▶ **STATED EXERCISE**
Please return every line of the rows below as a JSON list of strings, one string per line, leaving out blank lines.

▶ **DATA IN THIS EXERCISE**

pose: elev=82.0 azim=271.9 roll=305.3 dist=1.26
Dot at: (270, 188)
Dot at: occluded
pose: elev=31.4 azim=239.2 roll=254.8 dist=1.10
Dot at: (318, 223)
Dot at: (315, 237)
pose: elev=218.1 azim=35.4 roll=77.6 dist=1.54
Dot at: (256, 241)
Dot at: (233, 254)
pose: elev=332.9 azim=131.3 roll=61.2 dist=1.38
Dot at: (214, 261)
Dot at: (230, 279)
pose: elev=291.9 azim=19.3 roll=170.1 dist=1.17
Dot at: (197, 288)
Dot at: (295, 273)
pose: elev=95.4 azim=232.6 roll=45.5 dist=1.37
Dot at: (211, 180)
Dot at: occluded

▶ **REPLY TO THE EXERCISE**
[
  "pose: elev=82.0 azim=271.9 roll=305.3 dist=1.26",
  "Dot at: (270, 188)",
  "Dot at: occluded",
  "pose: elev=31.4 azim=239.2 roll=254.8 dist=1.10",
  "Dot at: (318, 223)",
  "Dot at: (315, 237)",
  "pose: elev=218.1 azim=35.4 roll=77.6 dist=1.54",
  "Dot at: (256, 241)",
  "Dot at: (233, 254)",
  "pose: elev=332.9 azim=131.3 roll=61.2 dist=1.38",
  "Dot at: (214, 261)",
  "Dot at: (230, 279)",
  "pose: elev=291.9 azim=19.3 roll=170.1 dist=1.17",
  "Dot at: (197, 288)",
  "Dot at: (295, 273)",
  "pose: elev=95.4 azim=232.6 roll=45.5 dist=1.37",
  "Dot at: (211, 180)",
  "Dot at: occluded"
]